RECORDS SHOWN START
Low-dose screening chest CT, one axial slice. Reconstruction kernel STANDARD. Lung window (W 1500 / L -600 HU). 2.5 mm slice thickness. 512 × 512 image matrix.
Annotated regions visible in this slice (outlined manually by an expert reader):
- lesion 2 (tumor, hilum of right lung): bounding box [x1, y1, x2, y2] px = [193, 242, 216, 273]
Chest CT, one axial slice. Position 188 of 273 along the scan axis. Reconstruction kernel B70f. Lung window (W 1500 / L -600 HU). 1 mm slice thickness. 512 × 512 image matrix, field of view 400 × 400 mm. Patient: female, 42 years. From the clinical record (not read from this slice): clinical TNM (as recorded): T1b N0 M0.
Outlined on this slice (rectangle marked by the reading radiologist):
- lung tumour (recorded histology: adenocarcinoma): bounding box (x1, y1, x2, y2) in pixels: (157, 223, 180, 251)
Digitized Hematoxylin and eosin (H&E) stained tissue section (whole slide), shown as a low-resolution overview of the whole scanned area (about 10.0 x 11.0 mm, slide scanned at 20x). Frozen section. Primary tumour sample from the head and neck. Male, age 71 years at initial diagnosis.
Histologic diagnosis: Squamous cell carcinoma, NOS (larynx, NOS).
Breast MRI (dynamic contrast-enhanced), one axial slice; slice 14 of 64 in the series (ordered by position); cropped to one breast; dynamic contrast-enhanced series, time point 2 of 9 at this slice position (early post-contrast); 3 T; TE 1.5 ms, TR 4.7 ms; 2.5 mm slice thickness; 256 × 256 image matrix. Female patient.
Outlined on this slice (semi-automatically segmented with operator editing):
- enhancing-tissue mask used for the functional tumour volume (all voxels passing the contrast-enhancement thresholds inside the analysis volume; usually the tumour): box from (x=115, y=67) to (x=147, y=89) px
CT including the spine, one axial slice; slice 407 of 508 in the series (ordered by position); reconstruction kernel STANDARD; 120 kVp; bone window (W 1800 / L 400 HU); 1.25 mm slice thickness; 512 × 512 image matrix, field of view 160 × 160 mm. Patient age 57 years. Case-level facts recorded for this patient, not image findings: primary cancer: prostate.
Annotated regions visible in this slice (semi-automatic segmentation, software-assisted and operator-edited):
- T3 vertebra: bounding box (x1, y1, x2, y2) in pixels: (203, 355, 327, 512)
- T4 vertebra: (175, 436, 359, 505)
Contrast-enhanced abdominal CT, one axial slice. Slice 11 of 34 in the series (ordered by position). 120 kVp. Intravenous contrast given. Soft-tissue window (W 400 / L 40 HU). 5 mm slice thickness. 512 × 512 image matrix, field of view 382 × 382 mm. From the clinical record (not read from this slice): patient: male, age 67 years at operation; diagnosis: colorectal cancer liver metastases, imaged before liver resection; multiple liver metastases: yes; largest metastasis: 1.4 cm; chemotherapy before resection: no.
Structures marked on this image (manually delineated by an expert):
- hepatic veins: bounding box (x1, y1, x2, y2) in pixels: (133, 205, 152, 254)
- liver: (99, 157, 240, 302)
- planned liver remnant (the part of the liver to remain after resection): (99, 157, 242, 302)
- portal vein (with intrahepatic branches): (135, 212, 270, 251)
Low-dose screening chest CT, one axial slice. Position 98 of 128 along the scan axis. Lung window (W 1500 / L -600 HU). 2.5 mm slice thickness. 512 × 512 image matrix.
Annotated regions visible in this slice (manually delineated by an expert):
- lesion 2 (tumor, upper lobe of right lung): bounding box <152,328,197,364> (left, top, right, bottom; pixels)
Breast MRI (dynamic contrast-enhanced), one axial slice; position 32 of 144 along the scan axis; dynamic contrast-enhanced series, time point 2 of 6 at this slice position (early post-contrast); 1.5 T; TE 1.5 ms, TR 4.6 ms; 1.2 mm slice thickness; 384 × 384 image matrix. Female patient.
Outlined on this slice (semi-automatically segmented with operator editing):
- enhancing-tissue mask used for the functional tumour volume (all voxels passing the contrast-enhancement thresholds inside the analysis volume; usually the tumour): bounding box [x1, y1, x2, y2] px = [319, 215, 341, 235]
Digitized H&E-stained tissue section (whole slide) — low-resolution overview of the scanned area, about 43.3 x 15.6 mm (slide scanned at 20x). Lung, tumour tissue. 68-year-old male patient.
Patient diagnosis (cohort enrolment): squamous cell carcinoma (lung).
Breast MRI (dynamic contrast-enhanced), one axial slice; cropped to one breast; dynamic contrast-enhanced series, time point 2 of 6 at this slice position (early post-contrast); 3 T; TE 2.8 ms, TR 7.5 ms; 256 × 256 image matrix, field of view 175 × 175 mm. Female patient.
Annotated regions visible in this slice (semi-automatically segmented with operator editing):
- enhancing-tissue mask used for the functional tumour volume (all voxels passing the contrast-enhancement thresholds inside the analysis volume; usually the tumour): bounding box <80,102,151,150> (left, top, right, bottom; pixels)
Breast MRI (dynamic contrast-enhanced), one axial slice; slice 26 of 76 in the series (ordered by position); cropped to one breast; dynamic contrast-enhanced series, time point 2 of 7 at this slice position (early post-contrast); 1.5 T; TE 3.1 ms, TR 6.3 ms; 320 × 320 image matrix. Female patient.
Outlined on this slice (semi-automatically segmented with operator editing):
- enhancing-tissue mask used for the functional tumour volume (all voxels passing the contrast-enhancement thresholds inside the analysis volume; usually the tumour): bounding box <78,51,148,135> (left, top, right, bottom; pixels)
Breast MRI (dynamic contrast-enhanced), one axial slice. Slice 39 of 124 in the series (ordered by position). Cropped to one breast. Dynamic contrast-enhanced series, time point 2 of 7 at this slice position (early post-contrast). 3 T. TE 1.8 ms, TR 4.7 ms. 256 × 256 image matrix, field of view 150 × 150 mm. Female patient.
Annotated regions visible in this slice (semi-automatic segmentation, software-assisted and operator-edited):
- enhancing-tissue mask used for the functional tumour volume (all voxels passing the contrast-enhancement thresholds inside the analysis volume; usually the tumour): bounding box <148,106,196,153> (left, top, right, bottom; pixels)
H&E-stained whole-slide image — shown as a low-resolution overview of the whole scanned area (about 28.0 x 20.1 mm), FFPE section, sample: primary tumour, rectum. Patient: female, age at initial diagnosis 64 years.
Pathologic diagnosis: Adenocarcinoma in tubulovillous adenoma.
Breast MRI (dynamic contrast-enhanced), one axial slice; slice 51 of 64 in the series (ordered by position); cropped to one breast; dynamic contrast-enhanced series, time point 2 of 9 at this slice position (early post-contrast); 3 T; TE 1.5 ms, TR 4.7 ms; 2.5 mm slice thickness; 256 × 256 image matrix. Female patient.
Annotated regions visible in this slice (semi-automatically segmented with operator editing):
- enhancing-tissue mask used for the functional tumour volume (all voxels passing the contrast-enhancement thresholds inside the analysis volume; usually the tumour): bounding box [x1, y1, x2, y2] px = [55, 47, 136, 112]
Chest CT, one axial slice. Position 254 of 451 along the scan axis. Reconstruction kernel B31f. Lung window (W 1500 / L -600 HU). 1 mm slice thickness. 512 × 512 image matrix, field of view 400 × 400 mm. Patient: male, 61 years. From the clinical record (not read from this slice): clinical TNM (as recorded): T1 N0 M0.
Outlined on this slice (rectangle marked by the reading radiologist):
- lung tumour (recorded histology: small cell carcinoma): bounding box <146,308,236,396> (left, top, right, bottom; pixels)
RECORDS SHOWN END
- WHAT TO WORK ON
How many lines of the listing above include the word "cancer"? State the number and nothing else.

- EXPECTED ANSWER
2